Face aux différents défis de l’Afrique, êtes-vous confiant sur le devenir du continent ?

En tant qu’économiste, je regarde les tendances à long terme et je n’ai aucun doute sur le fait que nous allons résoudre nos difficultés économiques. Mon problème n’est pas là. La question est plutôt comment allons-nous relever ces grands défis ? Est-ce que l’on va reproduire les erreurs de l’aventure de l’économie capitaliste du XXe siècle ou prendre un nouveau tournant civilisationnel ? Le continent africain doit être un laboratoire. Nous devons imaginer de nouvelles formes, réinventer une humanité plus riche et ouverte, avec une conscience écologique plus aiguë et une économie plus juste, qui ne nous asservissent pas.
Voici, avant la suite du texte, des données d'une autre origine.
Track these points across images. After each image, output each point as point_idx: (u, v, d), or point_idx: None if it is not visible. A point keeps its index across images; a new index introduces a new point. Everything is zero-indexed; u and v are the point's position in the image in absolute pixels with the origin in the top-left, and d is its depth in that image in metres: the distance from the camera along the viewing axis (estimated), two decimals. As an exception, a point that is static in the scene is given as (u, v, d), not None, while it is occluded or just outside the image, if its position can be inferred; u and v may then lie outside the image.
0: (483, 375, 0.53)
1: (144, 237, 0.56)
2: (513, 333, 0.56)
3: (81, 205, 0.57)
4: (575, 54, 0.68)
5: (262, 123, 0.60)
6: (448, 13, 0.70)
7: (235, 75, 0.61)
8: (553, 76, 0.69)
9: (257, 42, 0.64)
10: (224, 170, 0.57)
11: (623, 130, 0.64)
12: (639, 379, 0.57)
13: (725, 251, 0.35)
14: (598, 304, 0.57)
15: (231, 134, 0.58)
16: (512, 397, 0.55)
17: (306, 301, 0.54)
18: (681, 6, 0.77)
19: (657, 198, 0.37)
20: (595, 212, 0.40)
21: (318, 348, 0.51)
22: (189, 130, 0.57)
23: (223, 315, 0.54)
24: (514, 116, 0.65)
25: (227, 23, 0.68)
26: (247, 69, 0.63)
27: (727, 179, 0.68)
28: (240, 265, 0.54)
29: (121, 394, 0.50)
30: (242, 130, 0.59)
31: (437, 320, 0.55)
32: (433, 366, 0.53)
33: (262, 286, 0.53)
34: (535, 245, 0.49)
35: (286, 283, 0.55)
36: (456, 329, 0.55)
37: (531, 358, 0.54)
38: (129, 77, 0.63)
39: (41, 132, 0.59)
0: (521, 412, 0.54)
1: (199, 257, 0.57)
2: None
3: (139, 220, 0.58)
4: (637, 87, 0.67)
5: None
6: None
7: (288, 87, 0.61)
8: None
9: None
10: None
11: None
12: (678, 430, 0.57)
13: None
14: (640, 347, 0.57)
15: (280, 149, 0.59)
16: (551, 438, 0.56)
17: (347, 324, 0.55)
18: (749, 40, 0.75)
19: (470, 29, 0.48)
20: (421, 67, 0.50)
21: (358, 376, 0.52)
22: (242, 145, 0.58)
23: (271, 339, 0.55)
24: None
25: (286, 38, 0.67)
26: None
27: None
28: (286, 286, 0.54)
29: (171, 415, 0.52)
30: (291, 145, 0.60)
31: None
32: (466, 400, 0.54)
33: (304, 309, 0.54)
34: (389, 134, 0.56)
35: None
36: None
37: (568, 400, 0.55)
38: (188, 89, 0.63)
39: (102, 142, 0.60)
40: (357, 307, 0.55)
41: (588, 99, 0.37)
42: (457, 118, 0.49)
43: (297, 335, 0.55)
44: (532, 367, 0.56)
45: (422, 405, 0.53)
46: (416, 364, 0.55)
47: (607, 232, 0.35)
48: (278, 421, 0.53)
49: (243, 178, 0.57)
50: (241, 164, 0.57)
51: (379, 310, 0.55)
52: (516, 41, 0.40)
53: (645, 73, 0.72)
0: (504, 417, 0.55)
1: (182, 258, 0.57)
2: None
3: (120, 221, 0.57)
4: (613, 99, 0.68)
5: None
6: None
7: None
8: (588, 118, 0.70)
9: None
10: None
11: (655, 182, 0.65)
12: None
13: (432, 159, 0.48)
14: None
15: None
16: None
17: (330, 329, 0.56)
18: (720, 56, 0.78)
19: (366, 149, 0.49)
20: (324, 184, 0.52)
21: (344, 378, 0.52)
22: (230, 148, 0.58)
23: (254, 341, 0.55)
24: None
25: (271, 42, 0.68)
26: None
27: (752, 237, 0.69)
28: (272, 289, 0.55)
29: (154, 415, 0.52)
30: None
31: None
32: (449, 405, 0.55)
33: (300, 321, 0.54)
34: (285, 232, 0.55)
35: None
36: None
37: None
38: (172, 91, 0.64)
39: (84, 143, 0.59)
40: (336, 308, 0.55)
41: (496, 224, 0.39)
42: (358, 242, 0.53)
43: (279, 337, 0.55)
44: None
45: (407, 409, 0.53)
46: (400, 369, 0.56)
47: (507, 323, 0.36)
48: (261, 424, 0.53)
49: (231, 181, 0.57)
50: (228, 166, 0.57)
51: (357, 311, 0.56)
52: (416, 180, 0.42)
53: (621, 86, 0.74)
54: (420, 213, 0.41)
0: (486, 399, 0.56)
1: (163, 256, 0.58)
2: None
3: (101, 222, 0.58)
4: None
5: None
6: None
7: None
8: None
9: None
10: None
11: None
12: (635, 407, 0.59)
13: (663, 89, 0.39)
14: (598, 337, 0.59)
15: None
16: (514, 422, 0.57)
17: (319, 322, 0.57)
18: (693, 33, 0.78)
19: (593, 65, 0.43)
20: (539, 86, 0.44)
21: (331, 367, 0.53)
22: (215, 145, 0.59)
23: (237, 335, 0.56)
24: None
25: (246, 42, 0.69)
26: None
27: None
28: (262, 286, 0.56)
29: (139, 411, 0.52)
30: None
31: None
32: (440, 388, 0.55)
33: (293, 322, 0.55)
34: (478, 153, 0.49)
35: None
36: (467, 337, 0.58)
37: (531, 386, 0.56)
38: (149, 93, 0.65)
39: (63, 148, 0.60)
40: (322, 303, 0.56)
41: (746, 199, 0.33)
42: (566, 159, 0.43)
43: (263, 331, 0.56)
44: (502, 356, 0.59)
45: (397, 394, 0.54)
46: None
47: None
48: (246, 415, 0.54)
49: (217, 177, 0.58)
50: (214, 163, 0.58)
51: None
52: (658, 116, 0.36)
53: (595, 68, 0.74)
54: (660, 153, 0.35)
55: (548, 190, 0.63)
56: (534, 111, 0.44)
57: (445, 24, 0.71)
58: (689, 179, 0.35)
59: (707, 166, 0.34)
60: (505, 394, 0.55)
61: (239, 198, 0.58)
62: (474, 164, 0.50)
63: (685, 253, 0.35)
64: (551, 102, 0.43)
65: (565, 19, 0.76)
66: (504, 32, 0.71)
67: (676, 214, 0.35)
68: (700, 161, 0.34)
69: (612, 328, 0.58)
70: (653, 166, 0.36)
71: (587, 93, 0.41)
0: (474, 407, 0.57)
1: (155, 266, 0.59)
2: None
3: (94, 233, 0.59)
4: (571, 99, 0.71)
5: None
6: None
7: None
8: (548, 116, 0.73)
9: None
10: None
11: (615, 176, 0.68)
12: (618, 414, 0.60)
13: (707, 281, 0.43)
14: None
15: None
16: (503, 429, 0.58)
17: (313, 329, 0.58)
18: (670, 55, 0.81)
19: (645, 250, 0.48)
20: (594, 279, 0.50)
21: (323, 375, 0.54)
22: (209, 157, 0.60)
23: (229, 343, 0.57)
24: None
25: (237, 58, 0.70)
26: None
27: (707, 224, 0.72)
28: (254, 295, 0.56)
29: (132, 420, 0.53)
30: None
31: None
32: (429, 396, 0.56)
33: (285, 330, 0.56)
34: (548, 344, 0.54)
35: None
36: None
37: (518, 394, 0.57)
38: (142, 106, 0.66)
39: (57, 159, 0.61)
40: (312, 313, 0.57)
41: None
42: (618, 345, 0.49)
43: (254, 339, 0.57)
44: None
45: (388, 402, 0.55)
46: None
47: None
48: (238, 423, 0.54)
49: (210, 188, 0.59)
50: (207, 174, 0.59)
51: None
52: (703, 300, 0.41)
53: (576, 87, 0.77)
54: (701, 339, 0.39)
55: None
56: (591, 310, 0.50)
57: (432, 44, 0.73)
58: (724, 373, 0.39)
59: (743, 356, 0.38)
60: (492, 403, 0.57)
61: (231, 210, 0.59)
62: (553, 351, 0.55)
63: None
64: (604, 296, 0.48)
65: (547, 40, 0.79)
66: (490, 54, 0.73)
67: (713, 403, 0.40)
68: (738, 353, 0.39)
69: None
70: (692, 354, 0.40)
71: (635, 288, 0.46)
Notre continent est le lieu des formations sociales les plus anciennes du monde, avec une histoire faite d’ombres et de clartés. L’Afrique a connu de grandes civilisations mais aussi vécu des chocs terribles pour lesquelles elle a montré une grande capacité de résilience. Serons-nous en mesure de devenir un espace où l’on reprendrait le chantier de l’humanité et où on l’amènerait plus loin encore ? Pour moi, c’est ça le principal enjeu.

Quel message adressez-vous à la jeunesse africaine et burkinabée ?
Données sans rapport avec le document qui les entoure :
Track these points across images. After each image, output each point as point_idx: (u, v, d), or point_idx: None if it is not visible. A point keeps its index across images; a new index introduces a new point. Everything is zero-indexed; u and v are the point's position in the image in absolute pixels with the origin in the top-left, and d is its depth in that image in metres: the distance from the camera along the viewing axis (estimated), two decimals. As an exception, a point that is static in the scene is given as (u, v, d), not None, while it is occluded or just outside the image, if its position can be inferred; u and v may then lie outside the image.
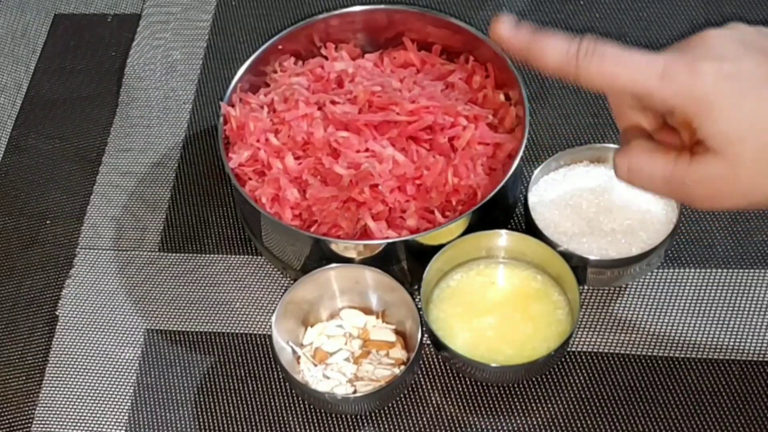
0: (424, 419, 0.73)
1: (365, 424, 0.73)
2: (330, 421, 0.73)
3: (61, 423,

Il faut qu’elle prenne conscience que son destin n’est pas clos, qu’il lui revient de le bâtir et qu’elle a toutes les ressources en elle pour le faire. S’il faut qu’elle passe par des processus d’émancipation ou qu’elle lutte contre des régimes qui l’entravent, alors qu’elle le fasse. Elle a toutes les clés en main pour reconfigurer son destin.

Je suis fier de ce que la jeunesse burkinabée a réalisé en 2014 [L’insurrection populaire d’octobre 2014 a entraîné la chute de l’ancien président Blaise Compaoré, après 27 ans passés au pouvoir]. Maintenant, elle doit penser et organiser son projet politique. Il ne suffit pas seulement d’enlever des régimes, il faut aussi voir ce qu’on y met à la place, sinon la révolution risque d’être confisquée par les seules forces organisées politiquement.